Your assignment:
Render every line of the entries below as a JSON list of strings, one string per line, with blank lines left out.

========

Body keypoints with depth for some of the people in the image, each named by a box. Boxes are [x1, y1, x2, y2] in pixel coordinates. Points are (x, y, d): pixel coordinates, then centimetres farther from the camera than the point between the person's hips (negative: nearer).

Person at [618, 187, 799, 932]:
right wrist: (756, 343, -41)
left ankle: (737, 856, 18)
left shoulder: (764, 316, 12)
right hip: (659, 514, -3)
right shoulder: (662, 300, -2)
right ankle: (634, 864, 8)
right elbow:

========

Result:
[
  "Body keypoints with depth for some of the people in the image, each named by a box. Boxes are [x1, y1, x2, y2] in pixel coordinates. Points are (x, y, d): pixel coordinates, then centimetres farther from the camera than the point between the person's hips (negative: nearer).",
  "Person at [618, 187, 799, 932]:",
  "right wrist: (756, 343, -41)",
  "left ankle: (737, 856, 18)",
  "left shoulder: (764, 316, 12)",
  "right hip: (659, 514, -3)",
  "right shoulder: (662, 300, -2)",
  "right ankle: (634, 864, 8)",
  "right elbow:"
]